La gravedad del dato está ahí: si antes de la agresión a Pelli ya existía una actitud de hostigamiento hacia alguien que estaba filmando las inundaciones, entonces la violencia no fue un estallido repentino. Empieza a verse, en cambio, como parte de un clima más amplio de apriete, de intolerancia frente a la exposición pública y de rechazo a cualquier mirada que no sea la del dispositivo oficial o paraoficial que se movía en el lugar.
La agresión a Pelli dejó de ser un hecho aislado
Con este nuevo elemento, el ataque al diputado de La Libertad Avanza adquiere otra densidad. Pelli no fue agredido en una discusión cualquiera ni en una situación privada: fue atacado en una localidad devastada por el agua, mientras intentaba llegar con ayuda y en un contexto cargado de tensión política.

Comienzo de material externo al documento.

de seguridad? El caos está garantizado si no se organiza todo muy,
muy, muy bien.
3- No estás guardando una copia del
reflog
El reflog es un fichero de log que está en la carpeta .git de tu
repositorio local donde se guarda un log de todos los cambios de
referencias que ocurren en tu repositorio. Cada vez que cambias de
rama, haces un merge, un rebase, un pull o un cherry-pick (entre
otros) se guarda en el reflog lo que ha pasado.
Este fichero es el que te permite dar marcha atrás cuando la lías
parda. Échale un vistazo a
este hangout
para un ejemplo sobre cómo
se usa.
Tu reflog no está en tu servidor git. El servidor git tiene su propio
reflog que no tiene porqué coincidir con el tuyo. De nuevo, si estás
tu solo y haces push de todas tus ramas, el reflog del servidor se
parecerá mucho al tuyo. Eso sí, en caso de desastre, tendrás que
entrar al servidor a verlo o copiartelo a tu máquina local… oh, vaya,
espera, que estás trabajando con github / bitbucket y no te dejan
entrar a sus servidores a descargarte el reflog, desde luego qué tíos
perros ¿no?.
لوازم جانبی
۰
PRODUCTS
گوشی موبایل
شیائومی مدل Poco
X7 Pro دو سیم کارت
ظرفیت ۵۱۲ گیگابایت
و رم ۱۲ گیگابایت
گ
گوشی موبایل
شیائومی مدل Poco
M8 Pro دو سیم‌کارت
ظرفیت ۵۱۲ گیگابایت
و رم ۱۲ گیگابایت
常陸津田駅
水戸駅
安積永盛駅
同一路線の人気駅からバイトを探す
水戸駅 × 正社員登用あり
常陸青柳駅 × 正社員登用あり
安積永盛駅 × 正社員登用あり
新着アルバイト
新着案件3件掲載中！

Si horas antes Segura ya había impedido que Alan Paredes filmara, la agresión posterior parece inscribirse en la misma lógica: no sólo desplazar personas, sino también disciplinar presencias incómodas.
Eso vuelve más delicado el caso porque amplía el problema. Ya no alcanza con describir a Segura como el hombre que le pegó un cabezazo a un diputado. Empieza a perfilarse como el protagonista de una cadena de acciones orientadas a controlar el territorio en plena crisis, primero evitando la difusión de imágenes y luego pasando a la violencia física. En otras palabras, el episodio deja de leerse como una simple pelea y empieza a ser visto como una demostración de poder en medio de la vulnerabilidad de una comunidad golpeada por las inundaciones.

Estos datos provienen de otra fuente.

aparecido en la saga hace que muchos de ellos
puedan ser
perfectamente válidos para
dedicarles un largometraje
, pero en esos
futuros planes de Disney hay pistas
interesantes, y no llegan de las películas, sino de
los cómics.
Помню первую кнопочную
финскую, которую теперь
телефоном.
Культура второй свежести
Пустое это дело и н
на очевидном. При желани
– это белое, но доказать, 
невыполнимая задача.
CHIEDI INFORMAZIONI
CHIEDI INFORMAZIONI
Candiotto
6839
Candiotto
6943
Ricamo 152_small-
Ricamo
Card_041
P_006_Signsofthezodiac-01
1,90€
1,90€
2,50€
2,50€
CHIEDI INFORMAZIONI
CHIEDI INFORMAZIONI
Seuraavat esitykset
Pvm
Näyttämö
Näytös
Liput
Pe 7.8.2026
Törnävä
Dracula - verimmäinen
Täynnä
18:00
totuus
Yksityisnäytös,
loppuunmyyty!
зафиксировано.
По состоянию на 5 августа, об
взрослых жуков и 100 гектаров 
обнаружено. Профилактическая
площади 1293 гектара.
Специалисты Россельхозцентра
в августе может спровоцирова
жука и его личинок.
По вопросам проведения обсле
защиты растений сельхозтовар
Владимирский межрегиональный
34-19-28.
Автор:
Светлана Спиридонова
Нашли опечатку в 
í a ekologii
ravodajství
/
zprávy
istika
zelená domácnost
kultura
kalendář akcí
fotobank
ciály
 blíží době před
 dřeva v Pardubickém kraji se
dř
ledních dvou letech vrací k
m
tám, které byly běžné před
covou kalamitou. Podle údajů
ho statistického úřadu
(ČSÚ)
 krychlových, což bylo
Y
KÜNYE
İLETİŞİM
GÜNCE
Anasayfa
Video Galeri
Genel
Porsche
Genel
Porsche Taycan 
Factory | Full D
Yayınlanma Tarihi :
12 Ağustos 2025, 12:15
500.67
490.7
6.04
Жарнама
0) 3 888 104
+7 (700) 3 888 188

Ese cuadro también expone una falla política mayor. Porque mientras la provincia enfrenta una emergencia humanitaria, lo que debería prevalecer es la asistencia, la transparencia y la protección de los damnificados. Sin embargo, lo que emerge de La Madrid es otra cosa: intimidación a quien filma, violencia contra un legislador y una atmósfera en la que el conflicto político se mete incluso en el corazón mismo de la tragedia.
El trasfondo más inquietante: controlar el relato en plena emergencia
El dato sobre Alan Paredes abre además una pregunta de fondo: qué se quería evitar que se viera. En contextos de desastre, las imágenes son incómodas porque muestran con crudeza el estado real de las cosas: calles anegadas, familias fuera de sus casas, barrios desbordados, asistencia insuficiente o desorden operativo. Impedir que alguien grave no es un detalle menor. Es, en sí mismo, un gesto político. Y cuando a ese gesto lo sigue una agresión física contra un diputado nacional, lo que queda al descubierto es un clima de creciente autoritarismo en el manejo de la crisis.

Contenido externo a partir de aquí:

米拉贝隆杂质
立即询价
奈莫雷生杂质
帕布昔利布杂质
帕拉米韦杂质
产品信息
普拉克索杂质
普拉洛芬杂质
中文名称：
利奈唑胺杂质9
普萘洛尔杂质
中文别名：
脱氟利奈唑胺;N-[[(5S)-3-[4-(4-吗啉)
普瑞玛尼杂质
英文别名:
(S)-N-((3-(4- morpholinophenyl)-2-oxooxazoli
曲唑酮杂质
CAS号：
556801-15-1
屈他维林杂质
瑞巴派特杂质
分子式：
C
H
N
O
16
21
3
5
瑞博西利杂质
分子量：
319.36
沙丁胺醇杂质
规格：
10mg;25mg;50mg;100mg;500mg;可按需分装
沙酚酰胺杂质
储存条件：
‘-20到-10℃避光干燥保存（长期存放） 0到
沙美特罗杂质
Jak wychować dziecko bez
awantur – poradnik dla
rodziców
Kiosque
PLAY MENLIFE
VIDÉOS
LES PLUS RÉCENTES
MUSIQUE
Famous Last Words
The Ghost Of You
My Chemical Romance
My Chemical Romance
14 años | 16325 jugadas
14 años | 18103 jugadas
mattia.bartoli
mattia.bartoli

Por eso, la novedad conocida este jueves no sólo complica más a Segura: también agrava el impacto institucional del caso. Si el mismo hombre señalado por atacar a Pelli había intentado antes impedir que se documentaran las inundaciones, entonces la discusión ya no pasa únicamente por una agresión individual. Se corre hacia algo más preocupante: la idea de que, en medio del caos, hubo también voluntad de amedrentar, silenciar y decidir quién podía mostrar lo que estaba ocurriendo en La Madrid.
Tucumán suma así otro capítulo áspero en una semana marcada por el agua, el dolor de los damnificados y la violencia política. Lo que debía ser una emergencia atendida con responsabilidad terminó derivando también en denuncias de censura y golpes. Y ese cruce entre catástrofe social y patoterismo es, acaso, lo más alarmante de todo.